In the first cycle on the diagram, you see PC = FD2D, and also AB=FD2D. The AB signal is the Address Bus. So in this cycle, the memory is instructed to fetch the byte at location FD2D, which is the opcode of the ADC instruction. This cycle overlaps with the previous instruction, so we don't count it towards the ADC instruction.
In the second cycle, you see PC has incremented to FD2E and the AB follows it. The AB is actually not a register. It is a simple MUX, which happens to follow PC in this state. The default behavior is for the PC to increment and fetch the next byte. Either it is the operand, or it is the next instruction, but we'll need it anyway (there are some exceptions, like jumps). In the meantime, the memory read from cycle #1 has resulted in DI=69, which is the opcode for the ADC #$1F instruction. The state machine is now in the DECODE state, and decodes the instruction as an immediate. There's nothing it can do until it fetches the operand.

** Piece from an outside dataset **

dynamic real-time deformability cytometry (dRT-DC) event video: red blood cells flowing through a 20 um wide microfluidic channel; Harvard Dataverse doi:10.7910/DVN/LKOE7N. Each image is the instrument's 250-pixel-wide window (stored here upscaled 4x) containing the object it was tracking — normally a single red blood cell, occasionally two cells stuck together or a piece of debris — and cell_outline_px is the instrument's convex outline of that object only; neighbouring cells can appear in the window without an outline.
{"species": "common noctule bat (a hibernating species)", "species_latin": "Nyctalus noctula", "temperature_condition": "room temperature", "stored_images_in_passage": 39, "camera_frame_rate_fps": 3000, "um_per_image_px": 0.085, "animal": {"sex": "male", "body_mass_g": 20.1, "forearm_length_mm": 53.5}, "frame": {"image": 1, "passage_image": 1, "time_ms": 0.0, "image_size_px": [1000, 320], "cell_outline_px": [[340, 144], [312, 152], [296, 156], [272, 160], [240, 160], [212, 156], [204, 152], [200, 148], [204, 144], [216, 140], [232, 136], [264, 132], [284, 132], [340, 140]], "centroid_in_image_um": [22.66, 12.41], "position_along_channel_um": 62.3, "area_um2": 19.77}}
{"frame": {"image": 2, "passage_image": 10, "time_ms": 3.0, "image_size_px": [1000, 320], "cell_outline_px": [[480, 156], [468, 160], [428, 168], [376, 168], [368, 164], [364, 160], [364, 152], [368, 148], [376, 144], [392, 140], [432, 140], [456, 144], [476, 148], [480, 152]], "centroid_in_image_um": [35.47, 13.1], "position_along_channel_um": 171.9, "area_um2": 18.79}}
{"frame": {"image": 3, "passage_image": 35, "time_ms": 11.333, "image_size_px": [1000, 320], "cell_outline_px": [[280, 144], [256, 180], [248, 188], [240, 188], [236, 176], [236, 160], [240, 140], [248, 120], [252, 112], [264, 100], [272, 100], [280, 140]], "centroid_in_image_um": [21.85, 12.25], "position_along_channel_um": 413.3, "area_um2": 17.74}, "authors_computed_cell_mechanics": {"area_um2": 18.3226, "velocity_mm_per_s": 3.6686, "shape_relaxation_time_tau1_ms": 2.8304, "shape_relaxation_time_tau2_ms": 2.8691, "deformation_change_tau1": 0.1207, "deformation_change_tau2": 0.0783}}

In the third cycle, DI=1F, so the operand has been fetched. Now, look at the ALU inputs. There's an AI (A Input) signal that is 41, and a BI (B Input) that's 1F. These values are the result of a set of MUXes. The AI MUX selects the accumulator (A=41), and the BI MUX selects DI (databus in). The CI is the carry input, which is set. So, there are no registers in front of the ALU. It's a combinatorial path straight from the data input bus and from the register file. At the same time, we see that PC=AB=FD2F, so the core is already telling memory to fetch the next instruction.
In the fourth cycle, the ADD output shows the output register of the ALU. This is a true register. It is equal to 61 (=41 + 1F + 1). On the DI input you can already see the opcode of the BMI instruction, and the core will start to decode it.
In the fifth cycle, the accumulator is written with new value (A=61), taken from ADD register in cycle #4. In the meantime, the core is in the BRA0 (Branch 0) state, and has to decide whether to take the branch or not. Just in time to use the results from previous instruction.